━━━ WORKING DATA

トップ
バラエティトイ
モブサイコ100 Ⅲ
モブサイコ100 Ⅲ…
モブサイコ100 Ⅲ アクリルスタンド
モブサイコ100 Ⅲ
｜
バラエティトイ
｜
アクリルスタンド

━━━━━━
━━━ WORKING DATA

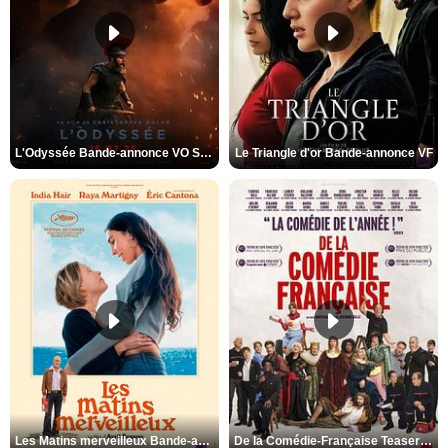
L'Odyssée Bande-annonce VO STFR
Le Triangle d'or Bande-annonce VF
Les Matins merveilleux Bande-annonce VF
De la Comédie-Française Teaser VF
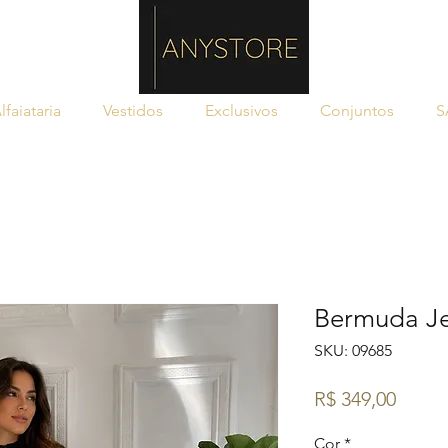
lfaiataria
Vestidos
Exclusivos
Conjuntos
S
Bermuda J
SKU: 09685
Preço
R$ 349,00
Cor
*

━━━━━━

## ABOUT THIS TASK
Which lines above contain the string "Bande" with the same capitalization? Report each of those lines in full.

## SOLUTION FOR THIS TASK
L'Odyssée Bande-annonce VO STFR
Le Triangle d'or Bande-annonce VF
Les Matins merveilleux Bande-annonce VF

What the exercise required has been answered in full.